# [Work to be completed]
Copy every line of the entries that includes the word "Mask".

# [Document images with source code]
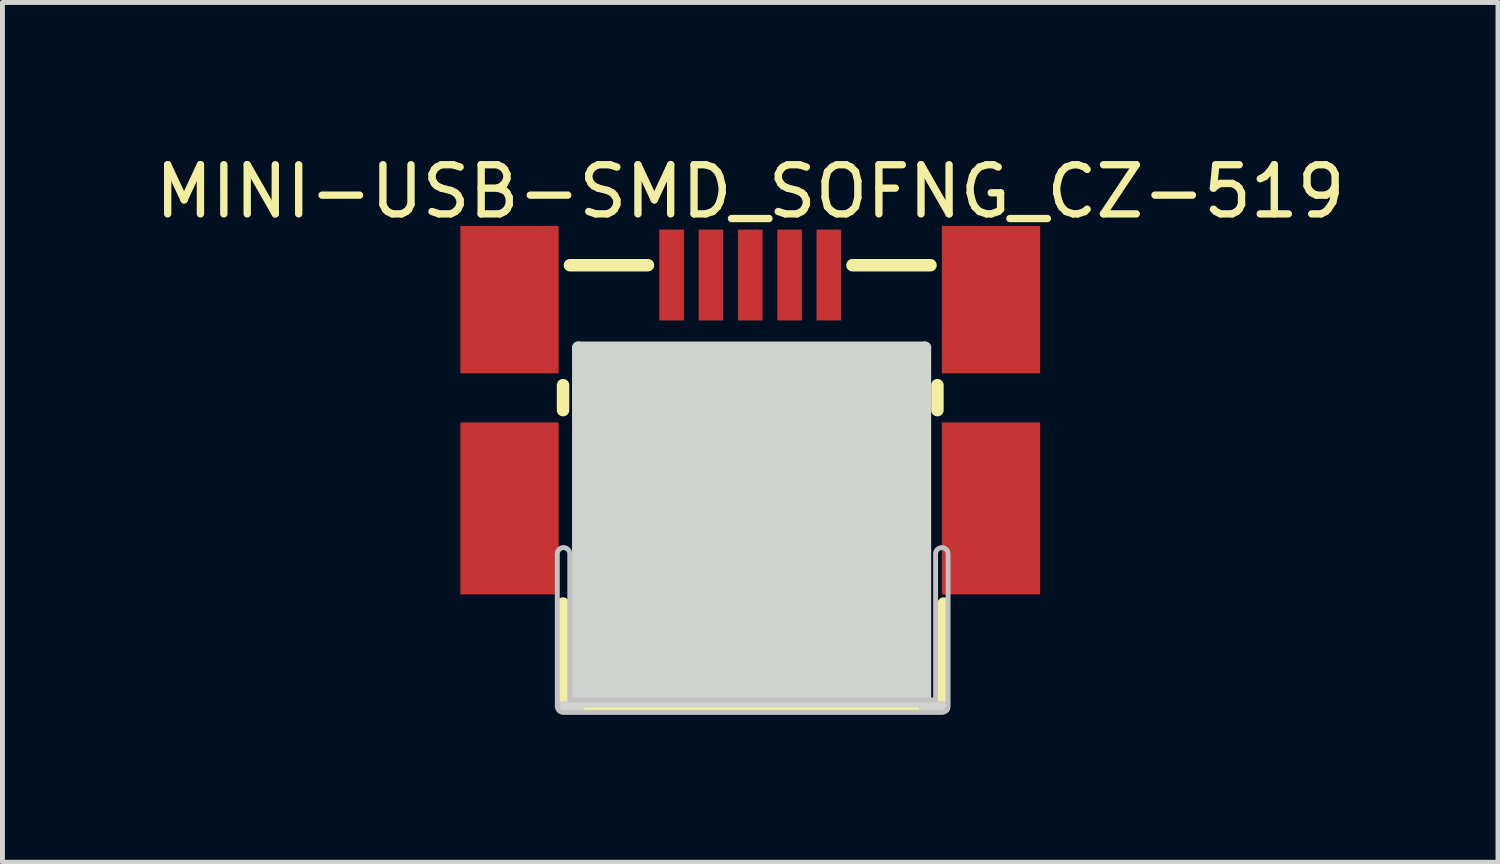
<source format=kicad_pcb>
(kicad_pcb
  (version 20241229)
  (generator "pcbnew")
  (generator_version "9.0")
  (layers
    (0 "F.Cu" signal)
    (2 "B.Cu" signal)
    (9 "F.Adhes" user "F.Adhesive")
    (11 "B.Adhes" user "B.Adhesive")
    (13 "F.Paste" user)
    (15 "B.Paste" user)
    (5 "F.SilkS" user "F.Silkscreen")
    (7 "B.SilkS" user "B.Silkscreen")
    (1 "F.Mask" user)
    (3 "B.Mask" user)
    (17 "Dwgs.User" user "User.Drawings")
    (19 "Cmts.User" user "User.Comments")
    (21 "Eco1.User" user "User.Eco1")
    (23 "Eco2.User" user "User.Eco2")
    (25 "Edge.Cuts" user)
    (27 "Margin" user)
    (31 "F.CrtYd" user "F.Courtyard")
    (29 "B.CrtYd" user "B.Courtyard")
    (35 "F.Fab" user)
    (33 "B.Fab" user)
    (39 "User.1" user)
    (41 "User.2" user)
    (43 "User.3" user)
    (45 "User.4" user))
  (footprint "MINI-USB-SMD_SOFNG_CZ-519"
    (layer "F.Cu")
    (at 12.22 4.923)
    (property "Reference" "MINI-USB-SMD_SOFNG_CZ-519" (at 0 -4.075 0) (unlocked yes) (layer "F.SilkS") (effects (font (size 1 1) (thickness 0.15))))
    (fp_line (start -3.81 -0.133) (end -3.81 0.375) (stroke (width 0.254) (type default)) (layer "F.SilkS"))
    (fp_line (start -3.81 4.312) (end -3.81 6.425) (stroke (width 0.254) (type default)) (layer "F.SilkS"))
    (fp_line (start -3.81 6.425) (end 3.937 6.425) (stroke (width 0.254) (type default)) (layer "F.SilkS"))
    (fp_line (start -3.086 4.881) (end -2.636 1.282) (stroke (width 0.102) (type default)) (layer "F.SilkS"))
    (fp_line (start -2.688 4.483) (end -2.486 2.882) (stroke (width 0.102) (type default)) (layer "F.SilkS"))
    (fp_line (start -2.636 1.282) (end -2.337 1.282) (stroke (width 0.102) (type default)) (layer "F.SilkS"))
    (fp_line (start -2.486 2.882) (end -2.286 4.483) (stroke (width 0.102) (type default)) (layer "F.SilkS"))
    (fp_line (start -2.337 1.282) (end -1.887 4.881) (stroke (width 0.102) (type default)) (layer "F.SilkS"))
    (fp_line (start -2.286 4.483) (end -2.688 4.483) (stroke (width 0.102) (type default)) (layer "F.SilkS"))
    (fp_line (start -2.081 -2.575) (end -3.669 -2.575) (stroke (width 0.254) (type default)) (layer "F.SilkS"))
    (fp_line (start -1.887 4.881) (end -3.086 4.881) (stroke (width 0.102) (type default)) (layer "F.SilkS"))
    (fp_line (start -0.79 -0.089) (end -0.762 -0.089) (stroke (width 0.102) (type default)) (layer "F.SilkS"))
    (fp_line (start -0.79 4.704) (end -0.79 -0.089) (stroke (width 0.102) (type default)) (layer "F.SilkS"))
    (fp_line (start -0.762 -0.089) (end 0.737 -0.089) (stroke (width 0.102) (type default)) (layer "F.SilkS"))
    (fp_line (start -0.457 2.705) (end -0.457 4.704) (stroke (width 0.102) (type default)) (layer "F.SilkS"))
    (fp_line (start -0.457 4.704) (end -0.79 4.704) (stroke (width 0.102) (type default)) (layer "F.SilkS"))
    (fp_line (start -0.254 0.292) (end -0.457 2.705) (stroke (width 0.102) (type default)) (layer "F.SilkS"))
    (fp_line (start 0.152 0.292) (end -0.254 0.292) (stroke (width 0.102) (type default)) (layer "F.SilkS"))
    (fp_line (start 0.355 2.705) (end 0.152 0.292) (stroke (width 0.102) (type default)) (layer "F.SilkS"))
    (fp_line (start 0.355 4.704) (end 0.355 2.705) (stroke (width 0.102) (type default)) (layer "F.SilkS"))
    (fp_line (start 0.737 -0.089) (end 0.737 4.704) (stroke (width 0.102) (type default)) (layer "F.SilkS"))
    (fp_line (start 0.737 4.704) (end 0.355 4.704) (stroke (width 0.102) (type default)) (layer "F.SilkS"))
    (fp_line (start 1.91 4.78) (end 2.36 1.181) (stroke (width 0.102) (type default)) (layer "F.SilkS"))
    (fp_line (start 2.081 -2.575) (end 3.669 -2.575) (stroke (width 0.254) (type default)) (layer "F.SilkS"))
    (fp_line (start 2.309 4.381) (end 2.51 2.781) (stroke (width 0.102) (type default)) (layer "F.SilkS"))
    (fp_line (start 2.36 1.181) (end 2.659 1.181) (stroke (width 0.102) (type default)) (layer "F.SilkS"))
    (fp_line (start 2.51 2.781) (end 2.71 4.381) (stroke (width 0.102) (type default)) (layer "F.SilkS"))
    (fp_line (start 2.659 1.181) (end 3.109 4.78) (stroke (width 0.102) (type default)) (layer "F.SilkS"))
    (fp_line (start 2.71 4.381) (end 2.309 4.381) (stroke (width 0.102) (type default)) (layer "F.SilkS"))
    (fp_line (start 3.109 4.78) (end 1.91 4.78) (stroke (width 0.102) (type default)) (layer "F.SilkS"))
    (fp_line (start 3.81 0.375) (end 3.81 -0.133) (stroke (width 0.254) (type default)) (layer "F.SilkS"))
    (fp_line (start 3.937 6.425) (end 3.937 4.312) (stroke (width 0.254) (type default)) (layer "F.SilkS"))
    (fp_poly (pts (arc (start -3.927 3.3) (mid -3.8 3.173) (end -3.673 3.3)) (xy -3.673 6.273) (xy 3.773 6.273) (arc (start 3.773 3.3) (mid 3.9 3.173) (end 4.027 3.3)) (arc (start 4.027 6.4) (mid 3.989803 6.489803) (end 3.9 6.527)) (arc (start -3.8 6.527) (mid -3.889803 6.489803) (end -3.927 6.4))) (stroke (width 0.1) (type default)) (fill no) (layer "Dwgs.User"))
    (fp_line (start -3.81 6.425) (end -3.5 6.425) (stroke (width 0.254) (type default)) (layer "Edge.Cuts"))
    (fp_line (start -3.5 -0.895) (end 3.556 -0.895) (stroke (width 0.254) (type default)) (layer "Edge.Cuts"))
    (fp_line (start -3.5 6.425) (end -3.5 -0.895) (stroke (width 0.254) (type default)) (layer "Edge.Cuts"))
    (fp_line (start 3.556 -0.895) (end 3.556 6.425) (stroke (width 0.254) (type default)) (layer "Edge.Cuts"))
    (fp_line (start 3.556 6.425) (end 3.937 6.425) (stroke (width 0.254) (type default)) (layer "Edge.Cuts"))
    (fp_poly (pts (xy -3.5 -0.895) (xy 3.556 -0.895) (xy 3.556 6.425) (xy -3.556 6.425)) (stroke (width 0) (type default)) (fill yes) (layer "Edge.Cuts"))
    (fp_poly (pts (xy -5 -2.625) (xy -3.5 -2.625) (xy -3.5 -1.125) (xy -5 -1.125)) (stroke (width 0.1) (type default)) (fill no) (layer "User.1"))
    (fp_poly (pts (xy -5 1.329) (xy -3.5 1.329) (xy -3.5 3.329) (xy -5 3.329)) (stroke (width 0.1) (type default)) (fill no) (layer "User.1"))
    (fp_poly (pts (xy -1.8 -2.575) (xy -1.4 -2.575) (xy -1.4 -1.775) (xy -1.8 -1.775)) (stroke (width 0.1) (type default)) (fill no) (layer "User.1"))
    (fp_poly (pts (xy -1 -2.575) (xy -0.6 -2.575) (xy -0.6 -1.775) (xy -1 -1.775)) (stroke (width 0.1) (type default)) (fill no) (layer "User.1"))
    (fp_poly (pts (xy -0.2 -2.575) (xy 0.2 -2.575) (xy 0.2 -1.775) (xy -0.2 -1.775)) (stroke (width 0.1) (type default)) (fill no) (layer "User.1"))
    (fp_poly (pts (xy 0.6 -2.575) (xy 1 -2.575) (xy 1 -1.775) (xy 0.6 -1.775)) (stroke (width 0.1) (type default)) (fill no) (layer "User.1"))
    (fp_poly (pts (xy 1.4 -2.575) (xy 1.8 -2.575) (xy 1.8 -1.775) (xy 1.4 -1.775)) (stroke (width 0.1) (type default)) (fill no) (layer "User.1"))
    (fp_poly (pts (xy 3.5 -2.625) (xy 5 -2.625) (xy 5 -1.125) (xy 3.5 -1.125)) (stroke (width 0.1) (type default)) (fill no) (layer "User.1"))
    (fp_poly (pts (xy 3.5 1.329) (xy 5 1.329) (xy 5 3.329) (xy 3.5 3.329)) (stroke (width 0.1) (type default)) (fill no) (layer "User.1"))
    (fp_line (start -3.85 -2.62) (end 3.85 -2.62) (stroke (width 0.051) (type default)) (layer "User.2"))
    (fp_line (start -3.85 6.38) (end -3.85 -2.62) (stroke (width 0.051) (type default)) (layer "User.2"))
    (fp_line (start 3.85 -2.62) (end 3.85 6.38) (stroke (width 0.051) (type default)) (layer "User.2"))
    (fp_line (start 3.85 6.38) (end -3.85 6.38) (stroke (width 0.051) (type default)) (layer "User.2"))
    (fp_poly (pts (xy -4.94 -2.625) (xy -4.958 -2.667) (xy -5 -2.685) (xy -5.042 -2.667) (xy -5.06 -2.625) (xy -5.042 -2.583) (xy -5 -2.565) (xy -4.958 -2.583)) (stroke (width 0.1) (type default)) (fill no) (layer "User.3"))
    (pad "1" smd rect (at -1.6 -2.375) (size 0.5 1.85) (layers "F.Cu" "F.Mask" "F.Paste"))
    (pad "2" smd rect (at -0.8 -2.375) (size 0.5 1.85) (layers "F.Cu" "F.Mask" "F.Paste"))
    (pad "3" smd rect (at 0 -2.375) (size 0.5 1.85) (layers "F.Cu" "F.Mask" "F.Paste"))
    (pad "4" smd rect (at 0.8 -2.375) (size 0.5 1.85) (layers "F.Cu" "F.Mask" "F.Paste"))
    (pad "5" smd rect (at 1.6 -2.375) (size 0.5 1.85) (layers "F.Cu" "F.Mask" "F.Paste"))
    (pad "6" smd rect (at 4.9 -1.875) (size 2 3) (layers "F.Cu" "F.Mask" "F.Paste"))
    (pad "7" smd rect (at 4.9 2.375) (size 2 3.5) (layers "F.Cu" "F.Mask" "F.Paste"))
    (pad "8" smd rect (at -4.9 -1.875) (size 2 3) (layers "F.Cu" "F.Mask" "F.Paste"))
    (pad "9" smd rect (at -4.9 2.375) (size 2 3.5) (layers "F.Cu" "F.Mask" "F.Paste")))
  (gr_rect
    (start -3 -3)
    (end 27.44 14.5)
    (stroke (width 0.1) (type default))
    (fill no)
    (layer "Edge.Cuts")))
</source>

# [Output]
    (1 "F.Mask" user)
    (3 "B.Mask" user)
    (pad "1" smd rect (at -1.6 -2.375) (size 0.5 1.85) (layers "F.Cu" "F.Mask" "F.Paste"))
    (pad "2" smd rect (at -0.8 -2.375) (size 0.5 1.85) (layers "F.Cu" "F.Mask" "F.Paste"))
    (pad "3" smd rect (at 0 -2.375) (size 0.5 1.85) (layers "F.Cu" "F.Mask" "F.Paste"))
    (pad "4" smd rect (at 0.8 -2.375) (size 0.5 1.85) (layers "F.Cu" "F.Mask" "F.Paste"))
    (pad "5" smd rect (at 1.6 -2.375) (size 0.5 1.85) (layers "F.Cu" "F.Mask" "F.Paste"))
    (pad "6" smd rect (at 4.9 -1.875) (size 2 3) (layers "F.Cu" "F.Mask" "F.Paste"))
    (pad "7" smd rect (at 4.9 2.375) (size 2 3.5) (layers "F.Cu" "F.Mask" "F.Paste"))
    (pad "8" smd rect (at -4.9 -1.875) (size 2 3) (layers "F.Cu" "F.Mask" "F.Paste"))
    (pad "9" smd rect (at -4.9 2.375) (size 2 3.5) (layers "F.Cu" "F.Mask" "F.Paste")))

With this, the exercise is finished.